Disini kita dapat melihat kembali karakter dari Ahab. Ia bukanlah raja lalim yang mengerikan, kejam dan suka membunuh. Ia adalah si Tuan yang baik. Akar permasalahannya adalah ia tidak senang mendengar tentang kebenaran. Jika nabi memberitahukan sesuatu yang cocok dengan hatinya, maka ia sangat rela untuk mendengarkan. Ketika nabi memberitahukannya kalau Allah akan menyerahkan bangsa Aram ke dalam tangannya, ia sangatlah senang. Ia bahkan rela untuk langsung memimpin tentaranya untuk bertempur, tidak mempedulikan bahaya pada nyawanya. Tetapi ketika nabi menegurnya, ia tidak memikirkan kesalahannya. Ia tidak bertobat di hadapan Allah, ia hanya menjadi kesal hati dan gusar.

Alkitab menggunakan Ahab dan nabi yang diterkam oleh seekor singa untuk mengajarkan kita pelajaran yang sama – dalam segala hal, kita harus memikirkan akan hal-hal yang berkaitan dengan Allah, bukan hal-hal yang berkaitan dengan manusia. Nabi yang tidak mau untuk bekerja sesuai dengan kehendak Allah, diterkam oleh seekor singa pada akhirnya. Apakah kita masih ingat seorang dari Yehuda di 1 Raja-raja pasal 13? Ia juga digigit sampai mati oleh seekor singa karena ia mengikuti perkataan dari nabi tua dan tidak mengikuti perintah Allah. Apa arti dari “digigit sampai mati oleh seekor singa”? Mari kita lihat 1 Petrus 5:8:

1 Petrus 5:8 Sadarlah dan berjaga- jagalah! Lawanmu, si Iblis, berjalan keliling sama seperti singa yang mengaum- aum dan mencari orang yang dapat ditelannya.

Alkitab menggambarkan iblis seperti singa yang mengaum-aum yang berjalan keliling di bumi untuk mencari orang yang dapat ditelannya. Orang-orang Kristen adalah orang-orang kepunyaan Allah. Ada Allah yang melindungi mereka, iblis tidak dapat menelan mereka. Tetapi hal itu tidak berarti kalau orang-orang Kristen dapat berbuat apapun yang mereka inginkan, dan tidak berjaga-jaga. Petrus mengingatkan kita untuk sadar dan berjaga-jaga. Jika hidup kita tidak dipimpin oleh firman Allah dan roh Allah, maka kita akan menjadi bingung secara rohani dan tidak peka akan kehendak Allah.

Konsekuensi dari tidak bekerja sesuai kehendak Allah sangatlah serius. Karena iblis itu seperti seekor singa yang mengaum-aum, ia menunggu untuk suatu kesempatan untuk menelan kita kapan saja.
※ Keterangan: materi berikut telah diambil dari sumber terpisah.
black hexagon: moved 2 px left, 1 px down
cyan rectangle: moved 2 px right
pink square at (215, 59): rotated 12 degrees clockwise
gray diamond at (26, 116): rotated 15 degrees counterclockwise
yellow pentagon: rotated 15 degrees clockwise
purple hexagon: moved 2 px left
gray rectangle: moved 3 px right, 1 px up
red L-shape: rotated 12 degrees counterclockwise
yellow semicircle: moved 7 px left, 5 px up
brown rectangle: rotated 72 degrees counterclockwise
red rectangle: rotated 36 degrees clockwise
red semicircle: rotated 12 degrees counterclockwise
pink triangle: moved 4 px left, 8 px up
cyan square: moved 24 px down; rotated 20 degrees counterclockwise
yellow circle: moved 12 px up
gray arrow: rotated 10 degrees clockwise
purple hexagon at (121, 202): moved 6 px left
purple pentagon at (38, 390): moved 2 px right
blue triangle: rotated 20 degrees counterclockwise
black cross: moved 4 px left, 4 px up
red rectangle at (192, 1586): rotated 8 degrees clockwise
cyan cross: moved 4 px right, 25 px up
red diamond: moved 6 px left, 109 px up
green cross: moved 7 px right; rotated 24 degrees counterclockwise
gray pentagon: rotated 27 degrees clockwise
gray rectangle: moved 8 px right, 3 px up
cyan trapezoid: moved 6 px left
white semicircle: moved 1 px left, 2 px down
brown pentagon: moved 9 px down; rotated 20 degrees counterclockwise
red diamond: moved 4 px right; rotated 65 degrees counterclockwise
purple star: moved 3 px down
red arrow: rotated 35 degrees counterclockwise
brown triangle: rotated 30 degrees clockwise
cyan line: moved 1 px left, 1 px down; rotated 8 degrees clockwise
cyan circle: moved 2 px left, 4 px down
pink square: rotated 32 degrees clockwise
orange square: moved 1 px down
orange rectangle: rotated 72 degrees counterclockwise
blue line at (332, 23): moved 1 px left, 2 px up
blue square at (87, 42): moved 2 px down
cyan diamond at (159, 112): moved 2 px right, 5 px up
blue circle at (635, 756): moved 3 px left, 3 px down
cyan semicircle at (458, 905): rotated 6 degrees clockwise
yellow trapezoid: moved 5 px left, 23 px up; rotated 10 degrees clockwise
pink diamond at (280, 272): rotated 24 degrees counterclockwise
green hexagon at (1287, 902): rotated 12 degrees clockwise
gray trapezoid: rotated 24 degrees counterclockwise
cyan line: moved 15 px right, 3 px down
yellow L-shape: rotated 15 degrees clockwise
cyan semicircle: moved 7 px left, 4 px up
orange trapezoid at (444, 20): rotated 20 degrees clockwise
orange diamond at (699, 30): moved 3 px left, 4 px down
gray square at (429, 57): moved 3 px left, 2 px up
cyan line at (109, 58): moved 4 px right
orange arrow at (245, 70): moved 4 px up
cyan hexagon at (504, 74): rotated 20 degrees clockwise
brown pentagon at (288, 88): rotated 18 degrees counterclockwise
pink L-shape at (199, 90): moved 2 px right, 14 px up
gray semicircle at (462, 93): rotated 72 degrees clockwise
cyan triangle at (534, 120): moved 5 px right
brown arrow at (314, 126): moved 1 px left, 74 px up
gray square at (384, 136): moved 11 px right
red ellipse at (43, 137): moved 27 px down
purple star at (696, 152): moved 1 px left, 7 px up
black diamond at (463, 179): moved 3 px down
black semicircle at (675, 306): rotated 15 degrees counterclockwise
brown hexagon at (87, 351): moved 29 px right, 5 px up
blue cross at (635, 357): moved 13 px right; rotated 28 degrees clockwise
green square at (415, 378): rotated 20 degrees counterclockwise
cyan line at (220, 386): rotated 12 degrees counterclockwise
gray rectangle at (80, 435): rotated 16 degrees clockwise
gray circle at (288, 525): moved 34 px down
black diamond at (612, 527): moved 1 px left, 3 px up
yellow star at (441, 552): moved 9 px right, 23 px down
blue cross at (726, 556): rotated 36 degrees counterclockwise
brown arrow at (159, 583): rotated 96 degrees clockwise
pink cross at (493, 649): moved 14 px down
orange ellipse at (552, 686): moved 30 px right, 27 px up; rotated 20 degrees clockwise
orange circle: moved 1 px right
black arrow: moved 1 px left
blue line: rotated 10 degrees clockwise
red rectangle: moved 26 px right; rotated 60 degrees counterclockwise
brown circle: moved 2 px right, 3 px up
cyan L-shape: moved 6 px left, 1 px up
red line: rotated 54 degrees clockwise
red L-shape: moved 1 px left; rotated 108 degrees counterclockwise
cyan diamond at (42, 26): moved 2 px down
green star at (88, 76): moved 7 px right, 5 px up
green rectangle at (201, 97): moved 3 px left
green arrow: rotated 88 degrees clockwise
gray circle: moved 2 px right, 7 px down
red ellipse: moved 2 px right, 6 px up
Apakah anda ingat perkataan di 1 Raja-raja 20:36? Murid dari nabi berkata kepada temannya, “Oleh sebab engkau tidak mendengarkan suara TUHAN, ketahuilah, apabila engkau pergi dari padaku, seekor singa akan menerkam engkau.” Ketika ia pergi darinya, ia benar-benar bertemu dengan seekor singa yang menerkamnya. Ia digigit hingga mati oleh singa itu karena ia tidak mendengarkan perkataan Yahweh.

Tidak masalah apakah teman dari nabi itu tidak dapat mendengarkan perkataan Allah atau tidak mau mendengarkan, konsekuensinya tetap sama. Perhatikan pada fakta kalau akhir dari Ahab juga adalah kematian karena ia tidak mengikuti perkataan Allah dan ia bekerja sesuai keinginannya sendiri. Orang dari Yehuda di pasal 13 dari 1 Raja-raja digigit hingga mati oleh seekor singa karena ia tidak waspada. Karena ia mengikuti perkataan dari nabi tua, dan bukan perintah Allah. Alkitab berulang kali mengingatkan kita tentang pentingnya dari mengikuti perintah Allah, kita harusnya tidak pernah berhenti mendengarkan. Perjanjian Baru menggunakan ekpresi lain untuk menekankan pentingnya hal ini. Kita lihat Roma 8:6-8:

Roma 8:6-8 Karena keinginan daging adalah maut, tetapi keinginan Roh adalah hidup dan damai sejahtera. Sebab keinginan daging adalah perseteruan terhadap Allah, karena ia tidak takluk kepada hukum Allah; hal ini memang tidak mungkin baginya. Mereka yang hidup dalam daging, tidak mungkin berkenan kepada Allah.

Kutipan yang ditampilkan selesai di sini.